Ce qu’on découvre ici du mouvement Occupy, c’est qu’il est naturellement capable d’exploiter contre les autorités et contre le Système, toutes ces spécificités localistes. Il utilise éventuellement à son avantage les variations de la riposte du système, qui varie selon les pouvoirs locaux et les hésitations de ces pouvoirs, et cette riposte qui n’est pas tributaire de l’universalité de la loi centraliste d’un Etat régalien. Il peut également utiliser le communautarisme, spécificité de la société US, également à son avantage (cas des Latinos dans deux exemples cités, Tucson et Albuquerque) ; il peut utiliser le légalisme du Système, exprimé en une infinité de dispositions légales, extrêmement tatillonnes, notamment à l’échelon local. Ainsi les événements semblent se dérouler, non pas entre l’ordre général du Système et les contestataires, comme dans un Etat régalien normal, mais entre deux factions, – les autorités locales et les contestataires, – avec comme arbitres les dispositions légales dont chacun tente d’user à son avantage, et des populations qui peuvent faire leur choix, lesquels vont souvent vers Occupy dans ces temps où ces populations constatent souvent que les autorités locales sont conduites à se faire les complices des pressions totalement injustes et insupportables lorsqu’elles relaient de facto les impulsions de la puissance du centre washingtonien.

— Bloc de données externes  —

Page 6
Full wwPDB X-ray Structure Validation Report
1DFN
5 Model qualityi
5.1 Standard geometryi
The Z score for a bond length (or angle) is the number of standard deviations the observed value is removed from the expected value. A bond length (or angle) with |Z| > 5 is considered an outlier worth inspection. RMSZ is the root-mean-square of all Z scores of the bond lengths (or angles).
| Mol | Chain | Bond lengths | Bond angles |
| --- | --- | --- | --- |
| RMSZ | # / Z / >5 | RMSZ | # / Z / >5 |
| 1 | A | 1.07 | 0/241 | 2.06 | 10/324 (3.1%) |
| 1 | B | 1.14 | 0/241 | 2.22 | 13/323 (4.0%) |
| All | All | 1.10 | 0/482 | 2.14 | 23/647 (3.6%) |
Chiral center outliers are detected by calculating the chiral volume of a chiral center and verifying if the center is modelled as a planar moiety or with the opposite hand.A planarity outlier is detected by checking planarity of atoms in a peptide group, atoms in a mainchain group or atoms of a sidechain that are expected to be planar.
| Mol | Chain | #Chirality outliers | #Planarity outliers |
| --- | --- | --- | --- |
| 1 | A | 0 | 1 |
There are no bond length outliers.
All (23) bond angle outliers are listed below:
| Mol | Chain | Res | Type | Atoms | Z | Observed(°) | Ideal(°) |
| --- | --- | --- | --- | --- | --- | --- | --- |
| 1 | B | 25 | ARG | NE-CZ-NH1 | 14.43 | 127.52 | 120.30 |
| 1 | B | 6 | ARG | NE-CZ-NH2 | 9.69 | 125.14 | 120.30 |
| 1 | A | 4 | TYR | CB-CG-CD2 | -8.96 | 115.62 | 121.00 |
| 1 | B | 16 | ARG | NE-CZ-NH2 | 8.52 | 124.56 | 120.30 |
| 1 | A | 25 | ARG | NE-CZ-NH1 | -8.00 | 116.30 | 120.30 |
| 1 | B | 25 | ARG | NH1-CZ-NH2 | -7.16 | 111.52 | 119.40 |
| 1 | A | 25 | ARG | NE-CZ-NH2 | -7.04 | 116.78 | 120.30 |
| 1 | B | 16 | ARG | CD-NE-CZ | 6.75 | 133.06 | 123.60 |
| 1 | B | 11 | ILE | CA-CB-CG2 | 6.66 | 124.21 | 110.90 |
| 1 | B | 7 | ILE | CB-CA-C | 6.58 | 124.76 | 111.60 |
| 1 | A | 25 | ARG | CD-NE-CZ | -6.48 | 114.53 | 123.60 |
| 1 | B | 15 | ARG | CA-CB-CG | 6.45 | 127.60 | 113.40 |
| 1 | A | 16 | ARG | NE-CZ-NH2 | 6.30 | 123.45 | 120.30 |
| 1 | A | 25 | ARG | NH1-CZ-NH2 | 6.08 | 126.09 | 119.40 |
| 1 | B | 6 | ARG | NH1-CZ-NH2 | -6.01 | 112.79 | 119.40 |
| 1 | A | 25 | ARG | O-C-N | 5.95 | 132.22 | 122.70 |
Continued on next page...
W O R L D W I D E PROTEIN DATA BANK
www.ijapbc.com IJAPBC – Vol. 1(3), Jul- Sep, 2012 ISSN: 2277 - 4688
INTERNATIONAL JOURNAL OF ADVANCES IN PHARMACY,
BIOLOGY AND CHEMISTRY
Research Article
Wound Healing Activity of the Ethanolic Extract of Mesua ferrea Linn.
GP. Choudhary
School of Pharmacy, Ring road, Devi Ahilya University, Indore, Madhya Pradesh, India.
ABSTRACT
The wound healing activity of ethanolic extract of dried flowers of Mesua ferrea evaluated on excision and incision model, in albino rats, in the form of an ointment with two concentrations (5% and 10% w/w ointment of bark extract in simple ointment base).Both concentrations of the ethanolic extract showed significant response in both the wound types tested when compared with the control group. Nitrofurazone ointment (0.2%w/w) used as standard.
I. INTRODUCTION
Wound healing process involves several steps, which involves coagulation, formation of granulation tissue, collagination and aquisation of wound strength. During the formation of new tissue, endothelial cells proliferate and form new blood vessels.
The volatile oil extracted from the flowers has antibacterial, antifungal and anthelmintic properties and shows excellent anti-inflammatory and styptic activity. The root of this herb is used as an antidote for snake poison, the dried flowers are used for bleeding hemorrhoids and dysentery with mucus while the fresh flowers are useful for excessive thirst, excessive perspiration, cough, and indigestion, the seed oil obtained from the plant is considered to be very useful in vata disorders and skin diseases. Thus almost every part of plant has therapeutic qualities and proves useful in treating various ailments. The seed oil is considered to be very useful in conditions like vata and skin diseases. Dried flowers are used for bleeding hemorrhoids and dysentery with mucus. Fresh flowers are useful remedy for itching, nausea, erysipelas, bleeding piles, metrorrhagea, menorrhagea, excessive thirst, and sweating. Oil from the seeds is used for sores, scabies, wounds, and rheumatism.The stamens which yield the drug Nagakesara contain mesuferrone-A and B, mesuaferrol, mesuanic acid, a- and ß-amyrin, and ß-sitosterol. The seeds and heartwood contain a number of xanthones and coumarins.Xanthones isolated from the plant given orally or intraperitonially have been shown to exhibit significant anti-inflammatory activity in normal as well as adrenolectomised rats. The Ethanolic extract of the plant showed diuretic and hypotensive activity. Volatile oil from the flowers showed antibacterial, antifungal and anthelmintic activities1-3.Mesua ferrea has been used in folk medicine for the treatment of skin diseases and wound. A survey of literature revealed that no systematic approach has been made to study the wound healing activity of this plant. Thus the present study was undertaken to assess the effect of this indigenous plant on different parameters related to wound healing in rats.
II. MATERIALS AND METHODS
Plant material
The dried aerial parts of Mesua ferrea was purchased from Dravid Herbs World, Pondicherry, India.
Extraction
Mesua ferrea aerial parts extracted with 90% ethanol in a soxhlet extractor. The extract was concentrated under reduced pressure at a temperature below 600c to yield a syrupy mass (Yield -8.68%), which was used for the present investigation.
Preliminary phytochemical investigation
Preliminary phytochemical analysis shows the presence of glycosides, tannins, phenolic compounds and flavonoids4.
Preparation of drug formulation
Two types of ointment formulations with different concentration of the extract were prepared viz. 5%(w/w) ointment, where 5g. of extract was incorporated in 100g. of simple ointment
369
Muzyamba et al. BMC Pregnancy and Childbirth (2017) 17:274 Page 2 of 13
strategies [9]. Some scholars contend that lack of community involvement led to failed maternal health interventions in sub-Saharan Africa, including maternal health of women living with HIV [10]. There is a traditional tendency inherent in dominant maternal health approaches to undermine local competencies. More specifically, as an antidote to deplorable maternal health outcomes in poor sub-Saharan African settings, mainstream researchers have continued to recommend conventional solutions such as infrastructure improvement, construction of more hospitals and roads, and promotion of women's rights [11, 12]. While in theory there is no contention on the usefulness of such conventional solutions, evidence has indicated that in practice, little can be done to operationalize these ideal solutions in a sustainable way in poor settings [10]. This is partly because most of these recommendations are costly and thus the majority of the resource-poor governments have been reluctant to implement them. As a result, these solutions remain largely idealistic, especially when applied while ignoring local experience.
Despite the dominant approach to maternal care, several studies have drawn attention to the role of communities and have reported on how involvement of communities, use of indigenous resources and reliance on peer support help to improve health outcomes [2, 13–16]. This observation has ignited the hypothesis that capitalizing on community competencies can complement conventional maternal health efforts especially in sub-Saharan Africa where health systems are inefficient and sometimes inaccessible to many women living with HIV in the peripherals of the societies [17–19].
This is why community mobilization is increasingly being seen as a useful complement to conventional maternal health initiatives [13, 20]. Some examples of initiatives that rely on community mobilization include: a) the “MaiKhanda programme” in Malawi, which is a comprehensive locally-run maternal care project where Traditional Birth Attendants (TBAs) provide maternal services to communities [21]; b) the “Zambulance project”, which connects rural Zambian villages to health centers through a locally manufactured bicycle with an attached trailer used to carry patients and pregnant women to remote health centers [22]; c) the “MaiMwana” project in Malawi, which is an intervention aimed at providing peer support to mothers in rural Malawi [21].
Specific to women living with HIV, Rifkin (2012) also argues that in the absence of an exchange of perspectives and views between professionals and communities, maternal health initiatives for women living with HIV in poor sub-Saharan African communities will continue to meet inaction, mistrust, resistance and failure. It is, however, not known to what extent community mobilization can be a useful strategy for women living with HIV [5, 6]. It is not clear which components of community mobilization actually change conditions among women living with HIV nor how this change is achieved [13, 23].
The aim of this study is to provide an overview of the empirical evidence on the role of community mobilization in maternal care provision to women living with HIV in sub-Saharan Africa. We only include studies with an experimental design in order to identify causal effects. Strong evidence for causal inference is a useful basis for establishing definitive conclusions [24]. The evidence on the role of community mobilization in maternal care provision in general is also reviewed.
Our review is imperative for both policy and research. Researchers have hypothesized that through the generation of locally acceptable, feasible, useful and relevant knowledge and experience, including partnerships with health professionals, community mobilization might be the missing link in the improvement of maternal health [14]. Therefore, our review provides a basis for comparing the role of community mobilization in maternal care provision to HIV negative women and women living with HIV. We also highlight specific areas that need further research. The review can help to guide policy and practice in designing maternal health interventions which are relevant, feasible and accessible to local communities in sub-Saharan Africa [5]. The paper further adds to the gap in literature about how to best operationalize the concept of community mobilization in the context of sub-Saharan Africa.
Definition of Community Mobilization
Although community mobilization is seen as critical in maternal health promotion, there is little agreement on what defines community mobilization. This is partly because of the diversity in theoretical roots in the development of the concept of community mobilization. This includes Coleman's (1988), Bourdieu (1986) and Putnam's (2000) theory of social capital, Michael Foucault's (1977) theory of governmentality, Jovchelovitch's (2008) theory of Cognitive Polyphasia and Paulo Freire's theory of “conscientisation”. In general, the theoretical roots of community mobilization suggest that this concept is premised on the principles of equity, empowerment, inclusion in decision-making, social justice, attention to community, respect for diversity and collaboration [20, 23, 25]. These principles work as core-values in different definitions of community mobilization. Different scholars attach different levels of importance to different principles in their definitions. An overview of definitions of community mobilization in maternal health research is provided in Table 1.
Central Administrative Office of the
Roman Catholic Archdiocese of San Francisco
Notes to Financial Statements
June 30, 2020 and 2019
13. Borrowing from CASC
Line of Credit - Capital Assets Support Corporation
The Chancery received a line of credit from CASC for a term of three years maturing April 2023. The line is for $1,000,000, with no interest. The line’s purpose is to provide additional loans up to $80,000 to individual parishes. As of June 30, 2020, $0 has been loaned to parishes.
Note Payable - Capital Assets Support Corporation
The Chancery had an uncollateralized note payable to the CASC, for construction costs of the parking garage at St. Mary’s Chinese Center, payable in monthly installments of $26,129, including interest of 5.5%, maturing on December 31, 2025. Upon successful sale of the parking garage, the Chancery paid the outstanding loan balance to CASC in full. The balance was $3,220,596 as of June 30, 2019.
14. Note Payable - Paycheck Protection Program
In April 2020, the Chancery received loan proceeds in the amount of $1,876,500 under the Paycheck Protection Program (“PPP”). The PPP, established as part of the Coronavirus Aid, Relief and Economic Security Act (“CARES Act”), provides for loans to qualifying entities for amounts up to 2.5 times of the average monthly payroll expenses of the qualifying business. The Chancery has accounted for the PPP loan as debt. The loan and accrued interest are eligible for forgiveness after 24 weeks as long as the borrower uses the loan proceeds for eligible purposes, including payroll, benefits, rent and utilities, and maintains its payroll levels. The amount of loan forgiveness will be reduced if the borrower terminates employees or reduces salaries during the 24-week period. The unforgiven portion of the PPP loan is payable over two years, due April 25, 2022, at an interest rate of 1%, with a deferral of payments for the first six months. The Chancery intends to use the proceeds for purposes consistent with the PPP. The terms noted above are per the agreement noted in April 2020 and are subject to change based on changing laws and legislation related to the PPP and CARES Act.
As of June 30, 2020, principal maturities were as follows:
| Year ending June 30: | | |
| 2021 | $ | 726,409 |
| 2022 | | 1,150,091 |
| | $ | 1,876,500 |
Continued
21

…Ainsi y a-t-il deux dimensions dans le mouvement Occupy : certes, la dimension globaliste, évidente et sans aucun doute très importante, celle que tout le monde connaît bien sûr ; mais aussi cette dimension localiste, qui travaille contre le centralisme washingtonien, qui doit nécessairement influencer à terme les pouvoirs locaux à cause de la dimension électorale très présente localement (voir les variations incontrôlables de la maire d’Oakland durant les récents événements). L’écho rencontré par Occupy dans les populations locales fortement touchées par la crise et fortement anti-Washington, y compris les “sans abris” où l’on trouve de plus en plus de membres d’une classe moyenne dévastée par la crise, et notamment la crise de l’immobilier, tout cela renforce le mouvement particulièrement dans cette dimension localiste si spécifique aux USA. On retrouve la spécificité fondamentale de la fragilité de la structure de ce pays dans les temps de crise ; tout ce qui fait l’originalité et la force d’un système mi-centraliste, mi-localiste, et habile à plaider son irresponsabilité en passant d'une dimension à l'autre selon les circonstances, devient une faiblesse mortelle en temps de crise, en renforçant soudain les tendances centrifuges anti-Washington, et en confrontant les autorités locales au dilemme de risquer un désaveu public, notamment électoral à terme, si elles soutiennent une forte répression contre Occupy, ou bien de choisir un soutien plus ou moins visible d’Occupy contre Washington, c’est-à-dire les intérêts pressants du Système.